In this introductory text, we will take correctness as a given; we won't consider data structures that give incorrect answers to queries or don't perform updates properly. We will, however, see data structures that make an extra effort to keep space usage to a minimum. This won't usually affect the (asymptotic) running times of operations, but can make the data structures a little slower in practice.

When studying running times in the context of data structures we tend to come across three different kinds of running time guarantees:

**Worst-case running times:** These are the strongest kind of running time guarantees. If a data structure operation has a worst-case running time of \(f(\mathtt{n})\), then one of these operations never takes longer than \(f(\mathtt{n})\) time.

**Amortized running times:** If we say that the amortized running time of an operation in a data structure is \(f(\mathtt{n})\), then this means that the cost of a typical operation is at most \(f(\mathtt{n})\). More precisely, if a data structure has an amortized running time of \(f(\mathtt{n})\), then a sequence of \(m\) operations takes at most \(mf(\mathtt{n})\) time. Some individual operations may take more than \(f(\mathtt{n})\) time but the average, over the entire sequence of operations, is at most \(f(\mathtt{n})\).

**Expected running times:** If we say that the expected running time of an operation on a data structure is \(f(\mathtt{n})\), this means that the actual running time is a random variable (see Section 1.3.4) and the expected value of this random variable is at most \(f(\mathtt{n})\). The randomization here is with respect to random choices made by the data structure.

To understand the difference between worst-case, amortized, and expected running times, it helps to consider a financial example. Consider the cost of buying a house:

## Worst-case versus amortized cost:

Suppose that a home costs $120000. In order to buy this home, we might get a 120 month (10 year) mortgage with monthly payments of $1200 per month. In this case, the worst-case monthly cost of paying this mortgage is $1200 per month.

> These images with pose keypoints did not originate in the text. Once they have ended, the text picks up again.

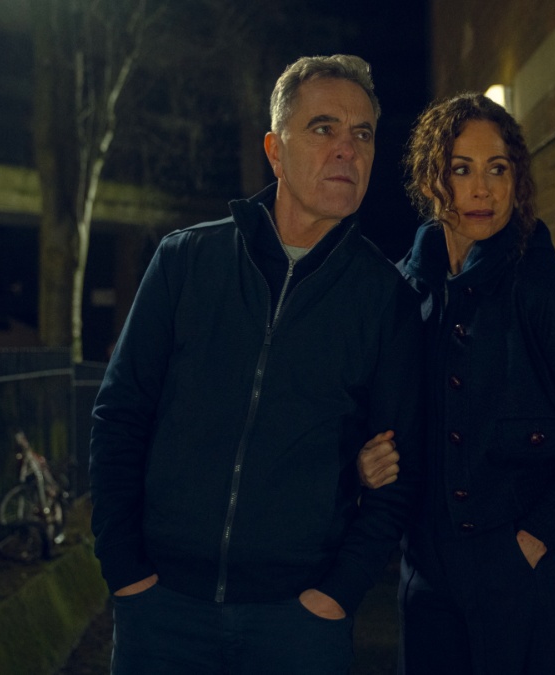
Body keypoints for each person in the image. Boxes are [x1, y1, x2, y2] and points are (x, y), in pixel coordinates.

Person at [89, 54, 422, 675]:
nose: (347, 149)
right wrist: (125, 568)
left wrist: (338, 594)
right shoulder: (186, 262)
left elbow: (398, 467)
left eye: (363, 133)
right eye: (323, 128)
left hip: (299, 624)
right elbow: (120, 415)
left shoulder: (387, 300)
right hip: (163, 609)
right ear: (275, 150)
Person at [359, 93, 555, 675]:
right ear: (431, 181)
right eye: (461, 170)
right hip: (426, 582)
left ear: (517, 181)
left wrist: (530, 542)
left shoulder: (554, 297)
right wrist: (366, 458)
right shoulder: (401, 297)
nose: (482, 189)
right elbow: (368, 415)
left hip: (525, 578)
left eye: (498, 169)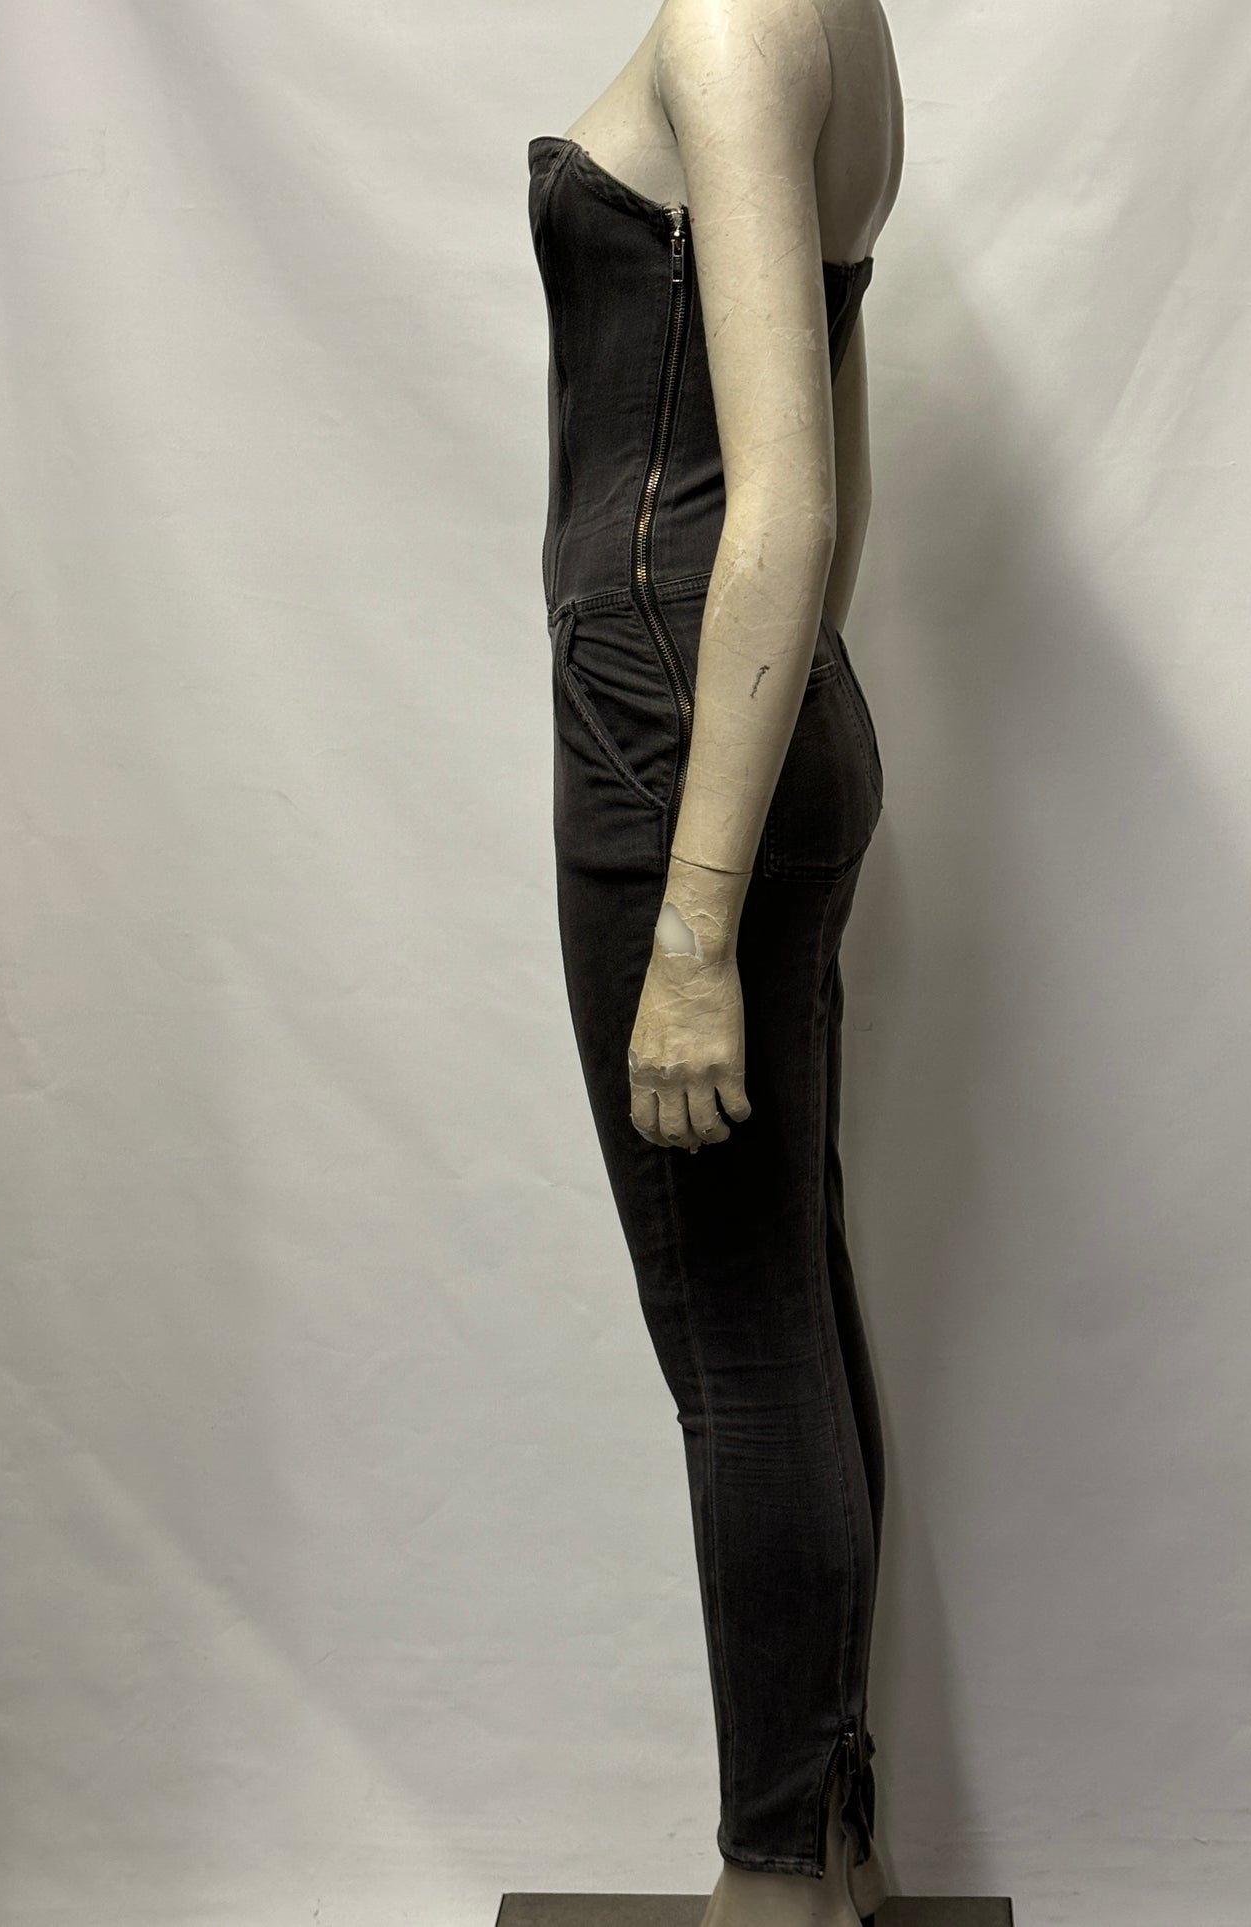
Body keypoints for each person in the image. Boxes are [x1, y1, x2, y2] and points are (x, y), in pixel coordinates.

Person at [527, 3, 902, 1921]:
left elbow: (789, 499)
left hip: (673, 732)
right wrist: (785, 720)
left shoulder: (738, 21)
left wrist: (695, 926)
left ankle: (770, 1888)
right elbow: (836, 465)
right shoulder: (842, 26)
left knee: (740, 1355)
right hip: (741, 709)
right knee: (789, 1309)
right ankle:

If we have enough cash on hand, we might choose to buy the house outright, with one payment of $120000. In this case, over a period of 10 years, the amortized monthly cost of buying this house is

\(\$120\,000 / 120\) months \( = \$1\,000\) per month\(\enspace .\)

This is much less than the $1200 per month we would have to pay if we took out a mortgage.

## Worst-case versus expected cost:

Next, consider the issue of fire insurance on our $120000 home. By studying hundreds of thousands of cases, insurance companies have determined that the expected amount of fire damage caused to a home like ours is $10 per month. This is a very small number, since most homes never have fires, a few homes may have some small fires that cause a bit of smoke damage, and a tiny number of homes burn right to their foundations. Based on this information, the insurance company charges $15 per month for fire insurance.

Now it's decision time. Should we pay the $15 worst-case monthly cost for fire insurance, or should we gamble and self-insure at an expected cost of $10 per month? Clearly, the $10 per month costs less in expectation, but we have to be able to accept the possibility that the actual cost may be much higher. In the unlikely event that the entire house burns down, the actual cost will be $120000.

These financial examples also offer insight into why we sometimes settle for an amortized or expected running time over a worst-case running time. It is often possible to get a lower expected or amortized running time than a worst-case running time. At the very least, it is very often possible to get a much simpler data structure if one is willing to settle for amortized or expected running times.